Uma investigação da Polícia Civil descobriu que o tráfico instituiu um “plano de carreira” sangrento na favela do Mandela, na Zona Norte do Rio: criminosos que matam policiais são premiados com cargos mais altos na hierarquia da quadrilha. A descoberta foi feita por agentes da 21ª DP (Bonsucesso) em março do ano passado. Na ocasião, um traficante da favela, preso por policiais militares, contou como funciona a determinação em depoimento à distrital. No relato, ele revelou que um comparsa foi promovido ao posto de gerente da venda de drogas na favela após matar um policial um mês antes de ser preso.
Em 12 de janeiro de 2017, pouco mais de um mês antes do depoimento, traficantes mataram o soldado Sandro Mendes de Lyra, de 36 anos, na favela. Na ocasião, ele dirigia uma viatura e, ao passar na localidade conhecida como Igrejinha, foi atacado a tiros por dois criminosos numa moto. O soldado havia ido à favela buscar outra equipe de PMs que tinha sido atacada horas antes.
No depoimento, o traficante preso também ajudou a polícia a identificar o criminoso "promovido" pelo homicídio: Thiago Ferreira de Lima, o Soldadinho. De acordo com o relato, Lima, que era vapor — responsável somente pela venda das drogas aos usuários — virou “gerente do pó de R$ 10 e R$ 5 e da maconha de R$ 5” — ou seja, passou a administrar as bocas de fumo. Ao final da investigação, Thiago foi um dos 17 traficantes da favela denunciados pelo Ministério Público pelos crimes de associação criminosa e tráfico de drogas. Segundo a denúncia, após a promoção, Soldadinho passou a administrar “os atos de endolação, distribuição e venda de cocaína e cuidar da contenção armada das suas áreas de atuação”.
Na lista de réus, também está o fornecedor de armas e drogas da favela, Marcelo Fernando Pinheiro Veiga, o Marcelo Piloto, expulso do Paraguai na semana passada após assassinar uma mulher dentro da cela onde estava preso, num quartel em Assunção. Ao longo da investigação, comparsas de Marcelo Piloto o entregaram à polícia.
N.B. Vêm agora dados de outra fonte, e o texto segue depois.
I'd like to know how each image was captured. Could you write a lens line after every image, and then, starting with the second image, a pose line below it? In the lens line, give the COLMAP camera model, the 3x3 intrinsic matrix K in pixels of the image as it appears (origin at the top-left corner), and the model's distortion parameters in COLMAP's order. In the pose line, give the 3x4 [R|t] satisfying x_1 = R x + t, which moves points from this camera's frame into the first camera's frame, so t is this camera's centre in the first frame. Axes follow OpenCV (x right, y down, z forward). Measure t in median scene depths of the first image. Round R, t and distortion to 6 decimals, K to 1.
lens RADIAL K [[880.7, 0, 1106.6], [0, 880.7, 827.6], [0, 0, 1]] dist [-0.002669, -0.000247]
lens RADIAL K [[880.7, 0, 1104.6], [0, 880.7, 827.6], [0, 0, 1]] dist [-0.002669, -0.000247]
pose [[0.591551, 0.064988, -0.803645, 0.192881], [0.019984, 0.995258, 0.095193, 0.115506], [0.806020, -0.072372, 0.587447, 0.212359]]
Em depoimento à 21ª DP, traficantes presos nas favelas de Manguinhos e Mandela, ambas na Zona Norte, apontaram Piloto como principal fornecedor de drogas das comunidades dominadas pelo grupo.
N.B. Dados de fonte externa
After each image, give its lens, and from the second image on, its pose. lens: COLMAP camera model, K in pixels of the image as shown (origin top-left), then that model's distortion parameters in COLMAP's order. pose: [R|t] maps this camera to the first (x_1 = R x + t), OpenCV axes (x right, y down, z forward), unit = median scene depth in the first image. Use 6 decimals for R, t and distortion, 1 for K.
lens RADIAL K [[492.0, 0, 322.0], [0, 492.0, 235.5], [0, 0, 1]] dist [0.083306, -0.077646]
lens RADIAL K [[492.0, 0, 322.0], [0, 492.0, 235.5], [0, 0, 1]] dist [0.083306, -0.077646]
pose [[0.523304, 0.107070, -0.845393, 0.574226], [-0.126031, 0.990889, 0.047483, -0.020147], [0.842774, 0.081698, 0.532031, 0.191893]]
No mesmo inquérito, José Benemário de Araújo, o Benemário, de 55 anos, apontado pela polícia como chefe do tráfico da favela do Mandela, foi ouvido. Ele afirmou em depoimento que deixou a vida do crime e tira seu sustento do aluguel de imóveis na comunidade.
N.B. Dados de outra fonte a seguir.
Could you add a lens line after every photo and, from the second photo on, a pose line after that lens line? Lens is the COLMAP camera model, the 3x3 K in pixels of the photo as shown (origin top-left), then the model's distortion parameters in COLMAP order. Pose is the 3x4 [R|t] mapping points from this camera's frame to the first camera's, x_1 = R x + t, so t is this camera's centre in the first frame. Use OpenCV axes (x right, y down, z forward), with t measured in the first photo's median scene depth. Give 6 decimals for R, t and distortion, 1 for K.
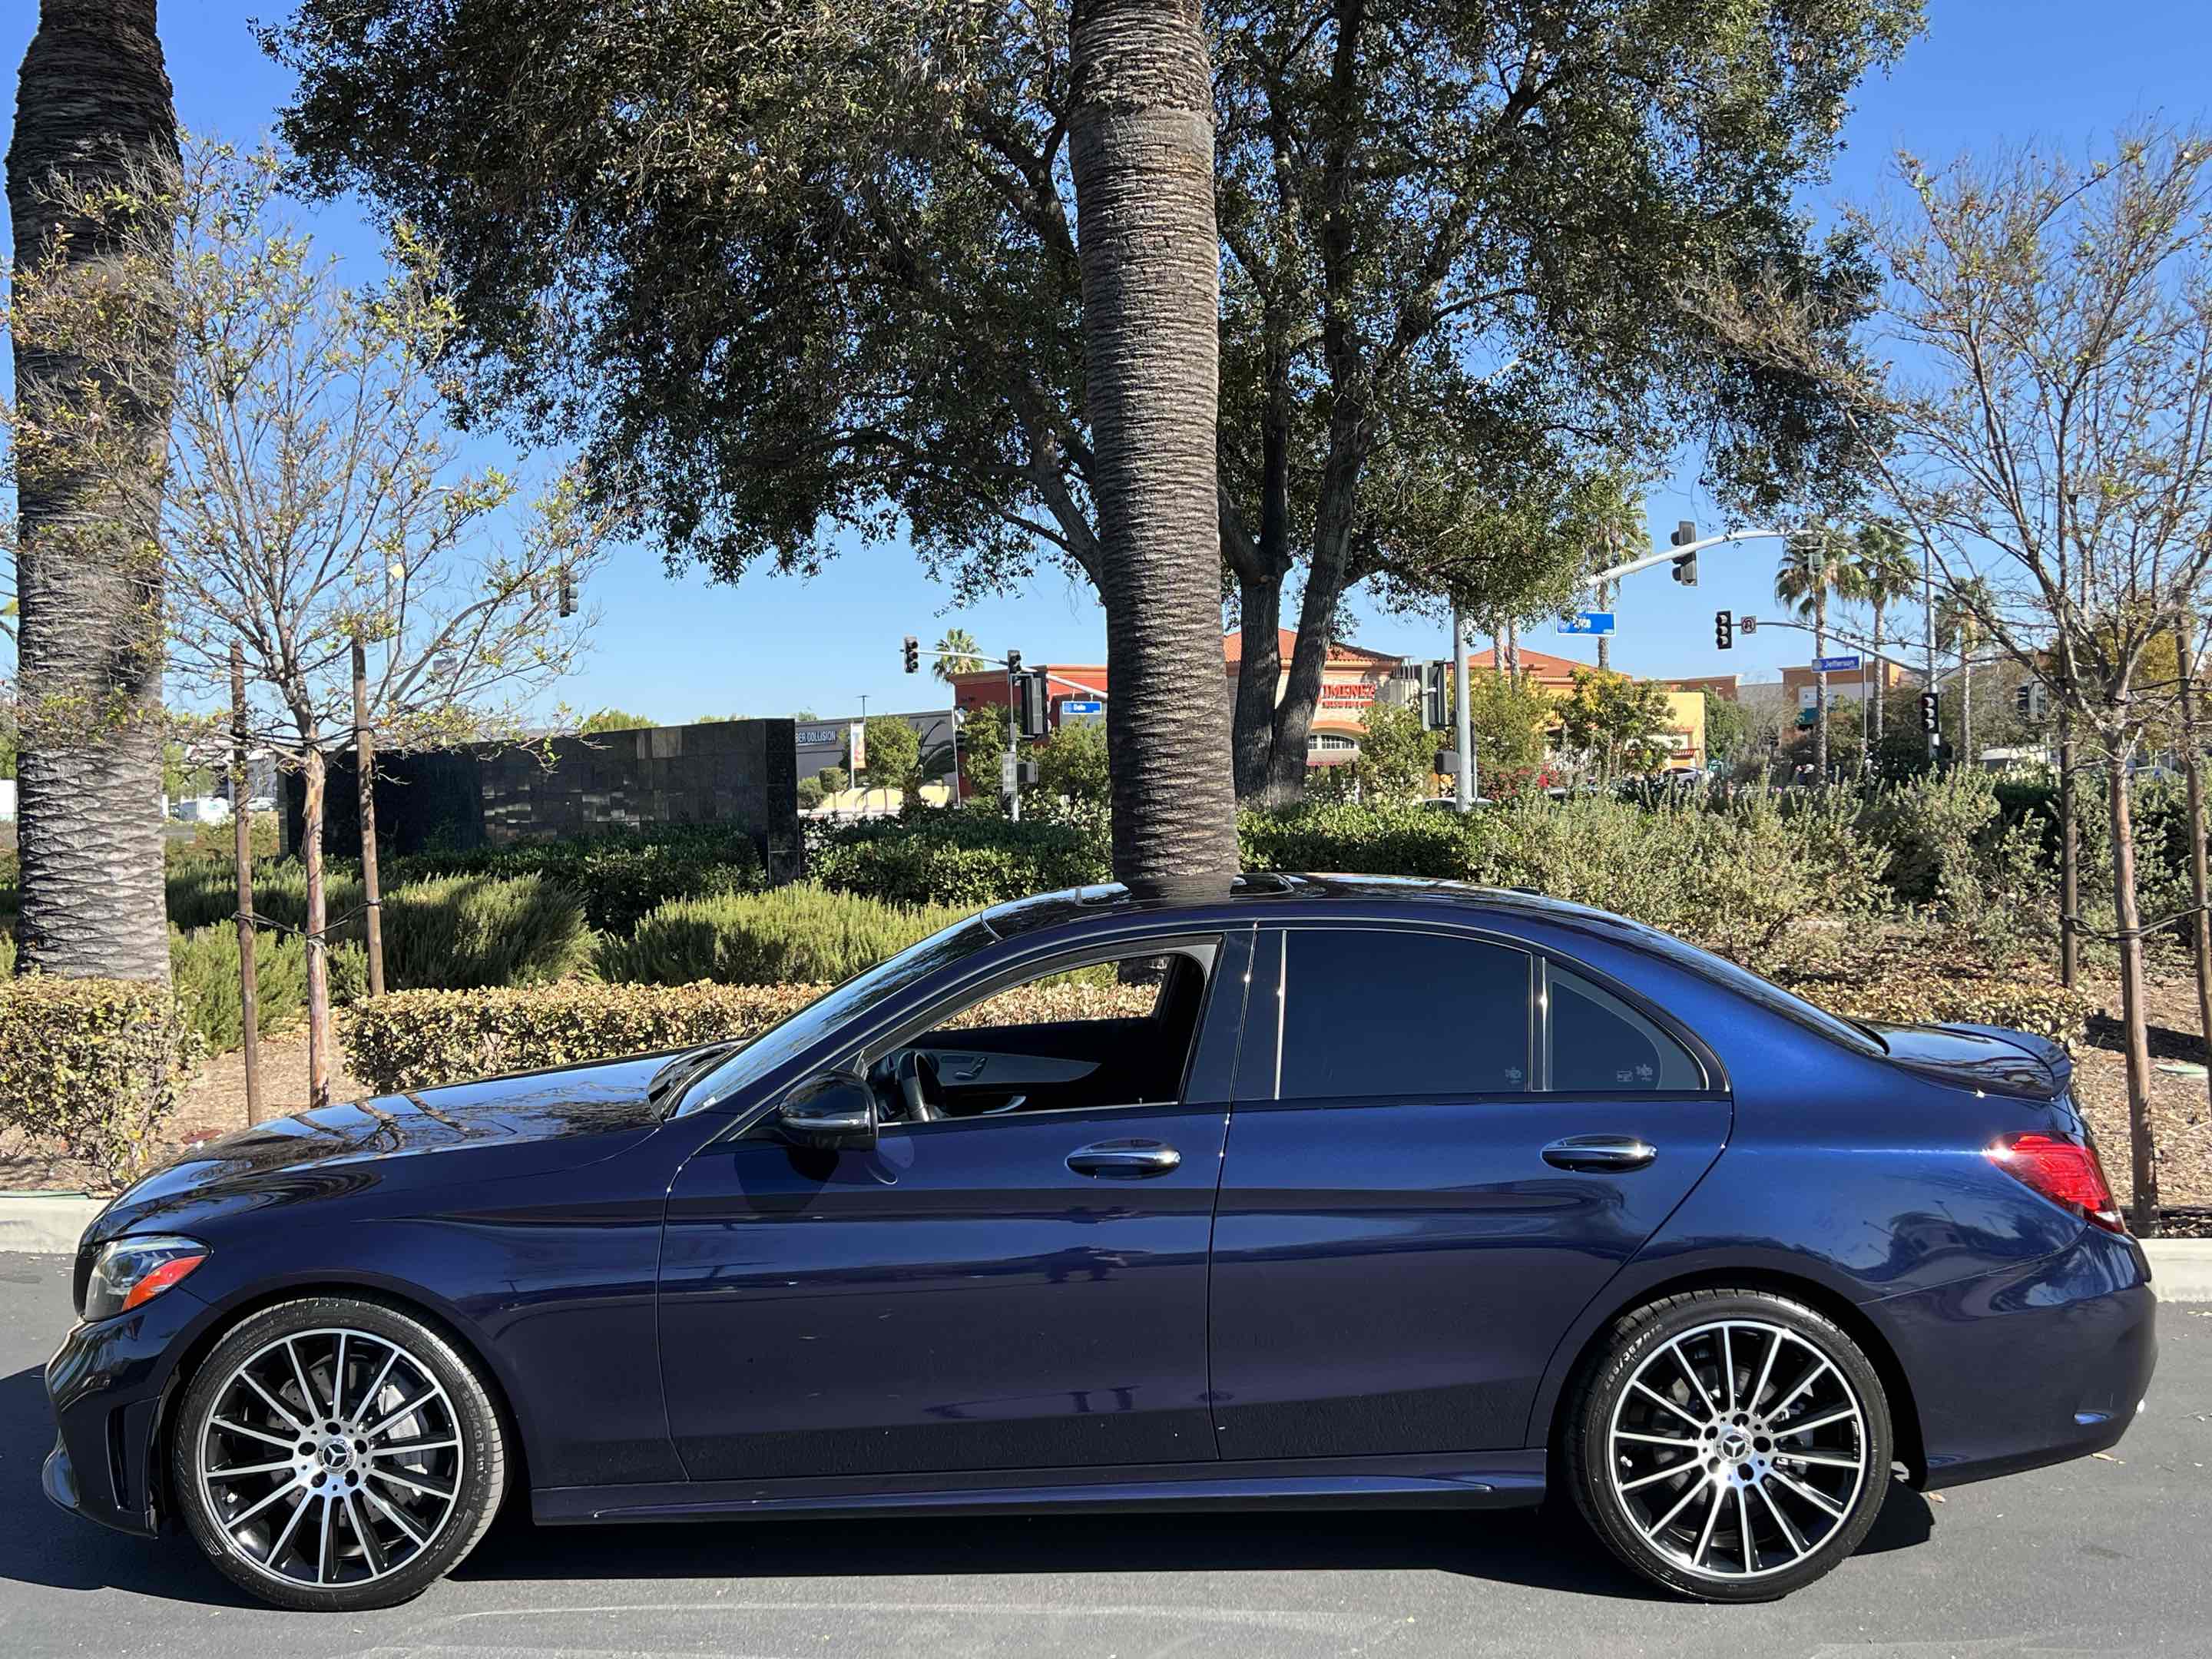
lens RADIAL K [[2168.5, 0, 1064.3], [0, 2168.5, 832.6], [0, 0, 1]] dist [0.043266, 0.011934]
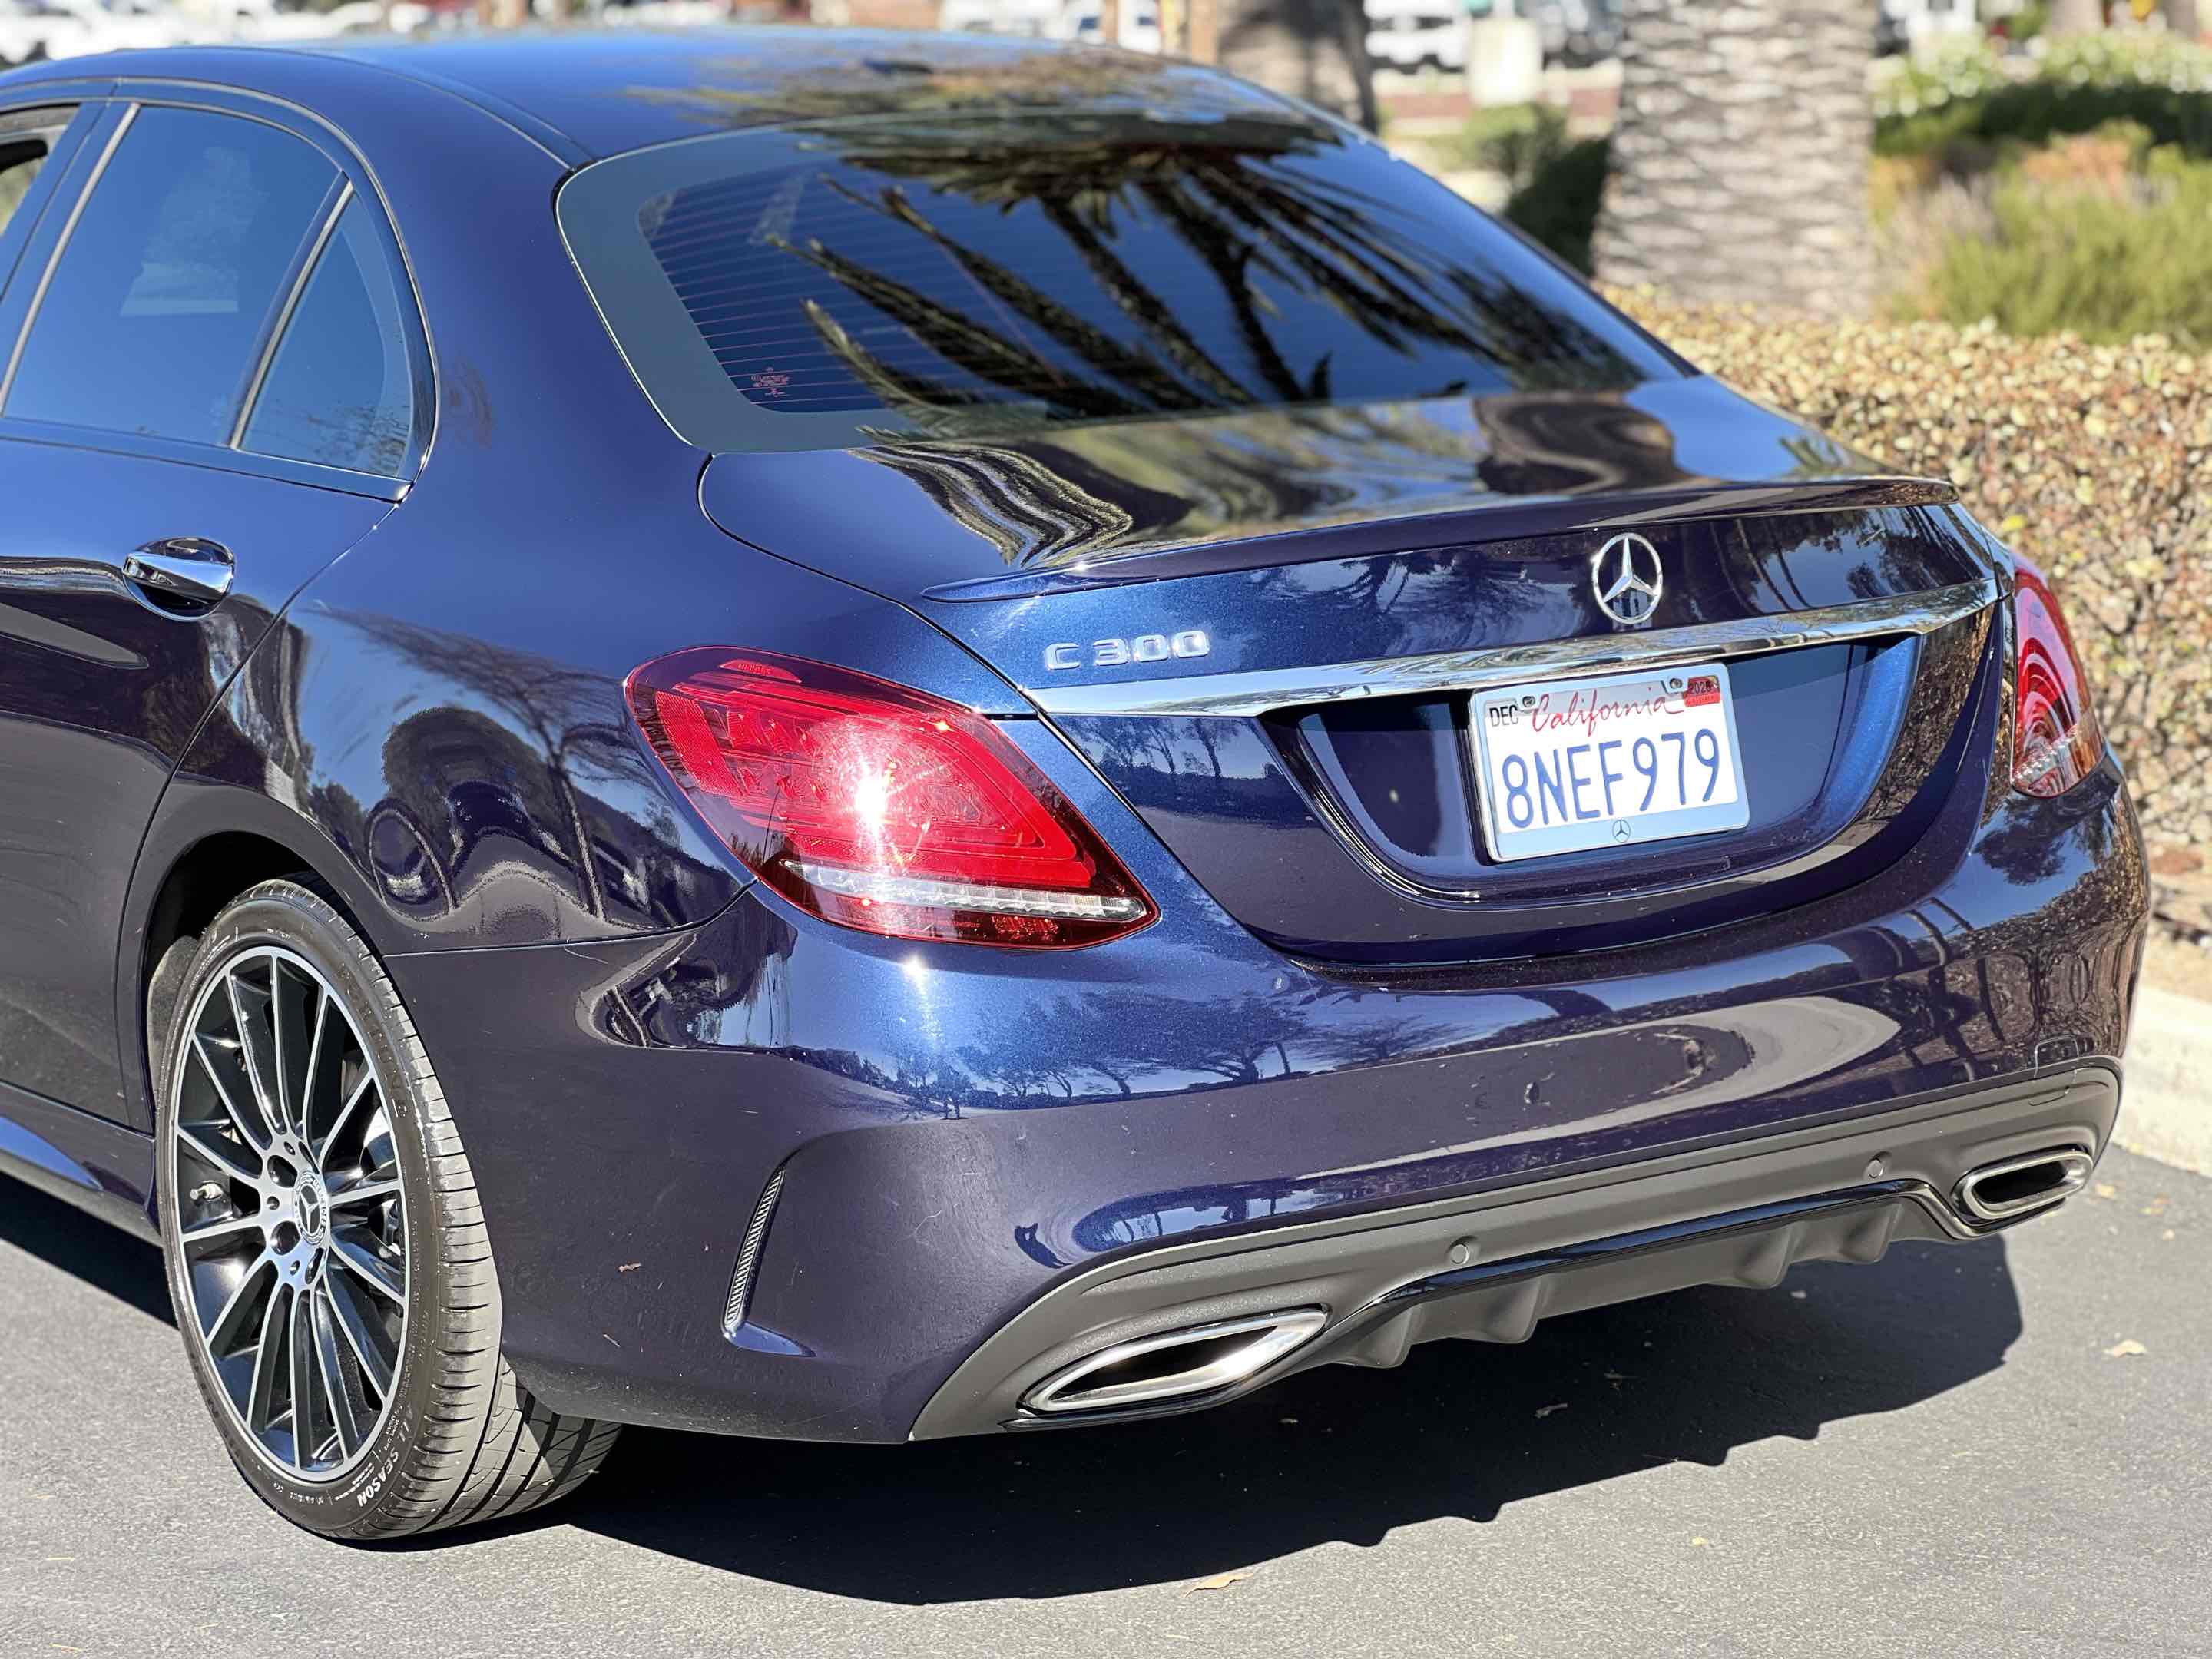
lens RADIAL K [[4884.7, 0, 1103.2], [0, 4884.7, 730.8], [0, 0, 1]] dist [0.151531, 1.277879]
pose [[0.572598, 0.139509, -0.807879, 0.461166], [-0.025500, 0.987969, 0.152534, 0.002996], [0.819440, -0.066740, 0.569267, 0.192537]]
Em maio do ano passado, Benemário, que cumpre pena no Complexo de Gericinó, disse aos policiais que, “para manter sua subsistência, possui alguns imóveis na comunidade do Mandela, dos quais recebe aluguéis que geram uma renda de cerca de R$ 4 mil”. Ele também disse que “há cerca de 20 anos não põe os pés na comunidade do Mandela, nem tampouco qualquer outra em que haja domínio de traficantes”.